El celular es el caballo de nuestros días, el caballo de una batalla perdida

Si tu vástago leía, ya no leerá; si dibujaba, tampoco; si le interesaba el deporte, ahora mucho menos; si solía bajar a la calle para relacionarse con sus coetáneos, olvídate, se acabó (ya los tiene en TikTok). Ni siquiera verá la televisión, salvo cuando le quites el móvil a costa de iniciar un tremendo conflicto intergeneracional: la pantalla grande es su metadona. Su vida se reducirá al culto de ese objeto que brilla en la oscuridad como una luciérnaga del tamaño de una rata. Te despiertas insomne a las cinco de la mañana y ahí está el pequeño diablo, reclamando su atención y la tuya. El celular es el caballo de nuestros días, el caballo de una batalla perdida. Algunas mañanas ese adolescente que fue una niña o un niño alegre tendrá problemas para levantarse de la cama. ¿Habrá pasado la noche drogándose? Seguro que sí, amigo; siento tener que decírtelo.

Tu hijo, como en los 80, empezará a sacar malas notas y cerrará la puerta de su dormitorio con pestillo. ¿Qué hace ahí dentro tantas horas? ¿Qué va a hacer? ¡Drogarse! Si pegas el oído a la fría madera puedes escuchar la inequívoca mascullación: "Mi tesoroooo… Mi tesoroooo", igual que Gollum en El señor de los anillos.

Entonces llegan las empresas que se lucran con la adicción del chaval —sus camellos, esas multinacionales que nos espían las conversaciones sin que nadie lo pague con la cárcel—, y nos ofrecen a los padres aplicaciones para que nuestros jóvenes adictos no consuman la droga que ellos mismos les proporcionan. Y contratas la aplicación, claro. Pero los adictos saben desactivarla porque su vicio los vuelve astutos. "Mi tesoroooo…".

Sin el poder político de nuestra parte, los padres estamos perdidos, expuestos al abuso de estas multinacionales tecnológicas que deberían ser multadas por cada menor de edad que se conecta a las redes sociales (o, cuando menos, al porno).

Pero "poderoso caballero es don dinero", así que perdamos toda esperanza.
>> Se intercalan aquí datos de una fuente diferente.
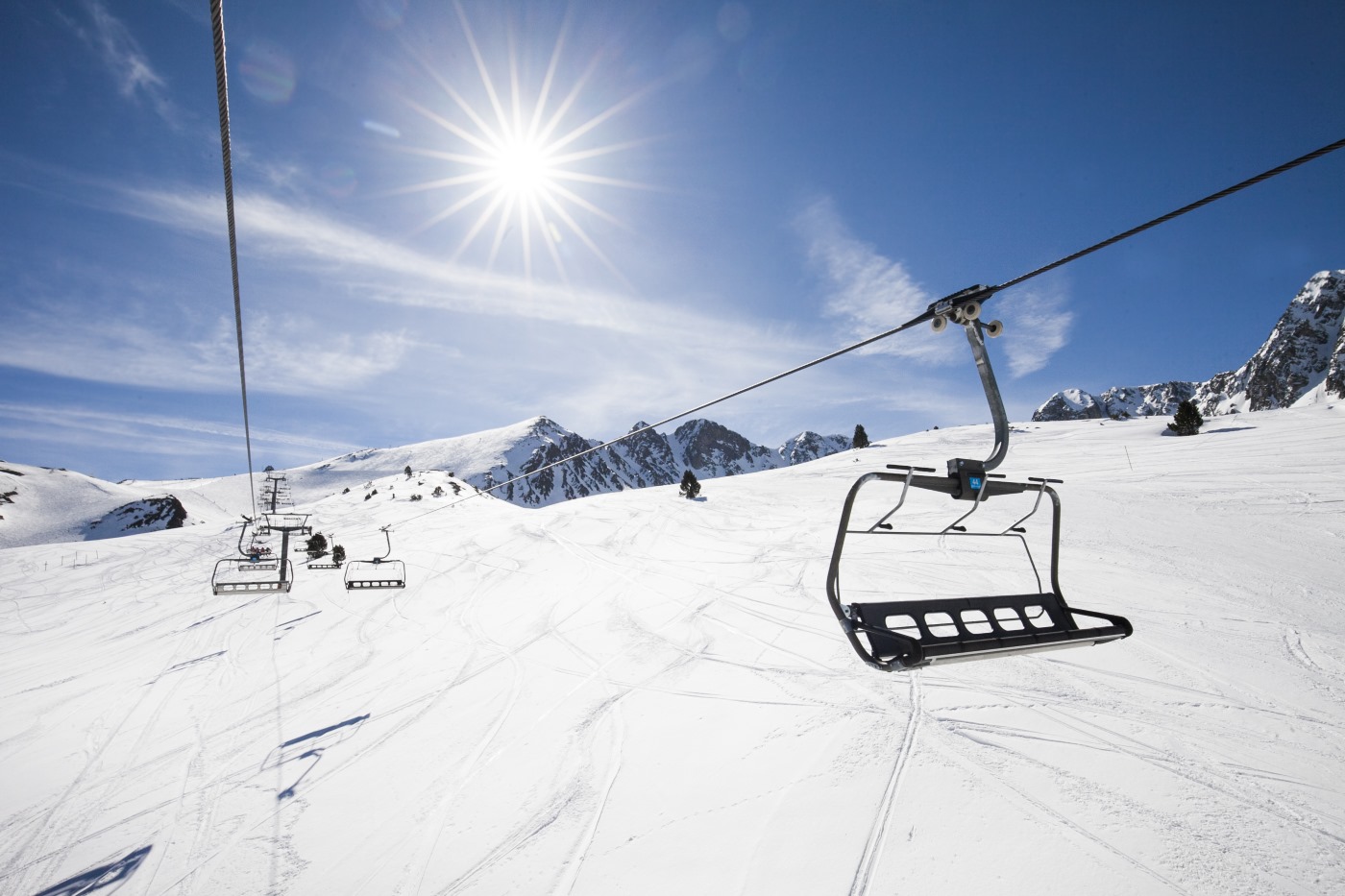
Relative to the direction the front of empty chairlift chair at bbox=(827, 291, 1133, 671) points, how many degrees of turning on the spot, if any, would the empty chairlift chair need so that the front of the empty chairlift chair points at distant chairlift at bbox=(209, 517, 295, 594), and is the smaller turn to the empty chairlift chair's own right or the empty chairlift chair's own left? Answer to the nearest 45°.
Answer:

Veo un futuro de hombres y mujeres mutantes casándose con sus móviles, que serán quienes orienten la identidad cultural, moral y sexual de sus frágiles parejas.

Me lo dijo hace tiempo un psicólogo: "Regalarle un móvil a tu hijo es regalarle veneno". Me dio la risa. Hoy, cuando lo rememoro, me entra cierta culpa retrospectiva.

Y lo peor es que para calmarla también yo recurro al móvil (ay, qué cosa tan agradable abrazarlo muy fuerte en la oscuridad). No sé si pedir socorro —¿para qué?— o hacer caso de quienes me dicen que mi discurso es tremendista, dejarme llevar por el vicio y "de perdidos, al río". Al menos, así me bañaré en las mismas aguas turbulentas que nuestros hijos, esas que los arrastran hacia no sabemos dónde.